The cabin is a wood-frame building, 22' x 32'. It has a "sunlight" basement containing the two bedrooms and the bathroom. The main floor is one large room.

It is set at the edge of pine and aspen trees, facing southwest toward some very high mountains across the valley.





My Tasks

Trim & Finish

The cabin was built by a professional builder. My friend & architect Don Ruggles designed the building, making eminent sense of a small space, its windows and rooms.

I took on the tasks of making the exterior trim for the windows and the railings for the deck and entry. I also did all the interior finish: walls, doors, windows trim, floors, railings, bathroom tiles, and the kitchen counters and cabinets.

My wife, son and I also applied brown Weatherall UV Guard to all the exterior 2"x12" milled fir planks.

The photo to the left shows part of the view from the deck.






The Aesthetic

Vernacular Invention

There are two architectural influences at work here.

One is local: the cabins of the miners; they dotted this area with one- and two-room cabins while they looked for and mined for gold and silver. These cabins were built hastily, to provide shelter before the winter set in. They used no complex shapes, added few porticos or mud rooms. They were simple boxes. Problems were solved as met.

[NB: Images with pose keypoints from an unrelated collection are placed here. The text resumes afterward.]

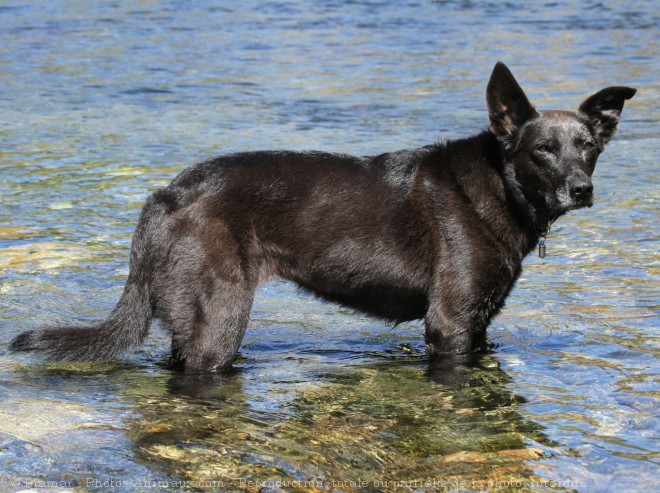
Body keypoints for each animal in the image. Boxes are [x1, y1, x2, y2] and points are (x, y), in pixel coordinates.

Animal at [10, 63, 636, 370]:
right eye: (543, 151)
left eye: (588, 147)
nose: (582, 189)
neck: (500, 187)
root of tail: (165, 195)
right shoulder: (451, 324)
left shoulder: (477, 326)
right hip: (220, 323)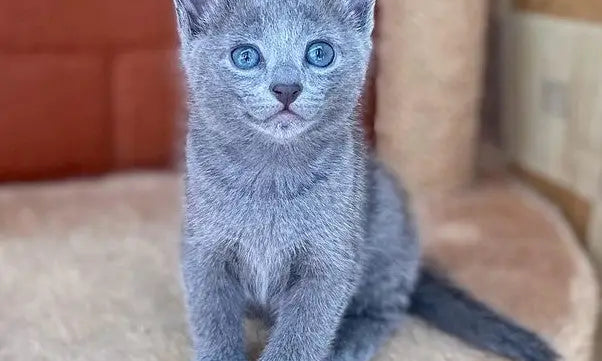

The second influence is the vernacular or folk architecture of eastern Europe and Scandinavia. Their cabins evolved in agricultural time spans, not the urgent bursts of prospectors and mineral extraction. Over time their simple buildings added carved door and window frames. They used color and imagery. These additions to the architecture were expressive of personality, caprice and delight in making things.





Contrast

Change Upon Arrival

This cabin exists to be a contrast to city life. To the extent that I could, I strove to finish it so that it would feel different, in contrast to the rooms and buildings one usually finds oneself in. When you come upon the building, especially when you enter it, you know you are in a different kind of place.






Timing

Improvisation over Time

When we began, our budget was particularly tight. We went ahead without knowing precisely what we would do for wall surfaces, floors and other components.

When visiting the cabin, we lived in an unfinished space for two and a half years, relying on the principle that buildings learn.

Some of the things I tried were abandoned. Some grew into the actual solution.



Appreciation

Time to Feel the Change

The long time it has taken to get a complete building has allowed us to savor each step and appreciate its addition to our life there.

I am still working on landscaping. One of the bedrooms needs its closet door trim. I am adding glyphs to the lintels of the interior windows. And there are some landscaping tasks to be done. I want to build a tool shed, because the bandsaw is still in the main room.